Şanışer'in nakaratlarda verse'lere göre daha melankolik olması bazı şarkılara yakışsa da her şarkıda böylesi nakaratlara gerek olmadığını düşünüyorum. Bu şarkının nakaratı güzel; ama verse'lere göre aşırı duygusal diyebilirim. Aspova ve Mert Şenel'in de ara nakarat denebilecek verse'leri var. Sürekli aynı nakaratı girmeyip farklılık yaratmak adına güzel; ama mesaj açısından çok da bir ağırlıkları yok gibi. Zaten onlar da melankolik yazmışlar.
Şanışer'in apolitik gençle konuşması güzel bir düşünce; ama “Bunlar senin suçun” diye yüklenilmesi gereken ilk kişi o mudur bilemedim.

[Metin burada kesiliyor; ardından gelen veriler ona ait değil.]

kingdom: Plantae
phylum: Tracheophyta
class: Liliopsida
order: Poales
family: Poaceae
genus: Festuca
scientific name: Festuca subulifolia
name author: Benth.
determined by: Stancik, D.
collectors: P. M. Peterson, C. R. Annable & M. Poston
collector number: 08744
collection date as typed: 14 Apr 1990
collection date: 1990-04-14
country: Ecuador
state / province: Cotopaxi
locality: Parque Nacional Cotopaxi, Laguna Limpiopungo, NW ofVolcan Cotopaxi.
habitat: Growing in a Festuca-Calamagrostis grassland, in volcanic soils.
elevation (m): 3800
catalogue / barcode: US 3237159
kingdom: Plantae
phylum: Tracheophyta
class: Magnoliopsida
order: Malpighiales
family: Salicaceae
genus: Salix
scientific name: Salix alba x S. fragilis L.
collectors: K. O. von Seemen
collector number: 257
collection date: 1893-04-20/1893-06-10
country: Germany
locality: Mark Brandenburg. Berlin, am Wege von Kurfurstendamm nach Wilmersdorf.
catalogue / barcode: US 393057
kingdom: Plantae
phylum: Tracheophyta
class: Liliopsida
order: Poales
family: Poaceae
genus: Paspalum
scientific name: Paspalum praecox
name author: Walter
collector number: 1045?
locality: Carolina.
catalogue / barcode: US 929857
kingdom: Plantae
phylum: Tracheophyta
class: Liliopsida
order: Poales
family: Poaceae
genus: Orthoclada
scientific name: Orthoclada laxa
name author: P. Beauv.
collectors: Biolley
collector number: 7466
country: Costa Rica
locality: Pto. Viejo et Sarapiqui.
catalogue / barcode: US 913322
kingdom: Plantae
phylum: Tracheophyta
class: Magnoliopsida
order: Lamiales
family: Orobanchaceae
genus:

Bence o değil.
Sözlerin daha sert olduğu, anlatımın alelâdelikten daha fazla sıyrıldığı örnekler bulmak elbette mümkün; ama bu şarkının olayı bu değil. Sen çok kesin çizgilerle konuşursan orada eleştirdiğin apolitik genci yakalayamazsın mesela. Her düşündüğünü çat çat söylersen şu anki gidişattan çok şikâyetçi olmayan kesimi de kendilerinden şüphe etmeye davet edemezsin. Cemre Demirel “dert seçme” diye bir tabir kullanıyor; hah işte, bu şarkıda tamamen bu mantığa karşı duran bir tavır takınılmış. Tek bir kesimi ilgilendirecek sözler söylenmek yerine birçok sorundan bahsedilmiş. Birileri de “Terörden niye bahsedilmemiş” falan diyor ama şarkıda anlatılan meseleler çoğunlukla halktan kimselerin pay sahibi olduğu meseleler. Siyasi eleştiriler de halkı ilgilendiriyor; çünkü o siyasetçileri görev başına halkın seçimi getiriyor. Dolayısıyla terör mevzusunun bu şarkıyla hiçbir alâkası yok.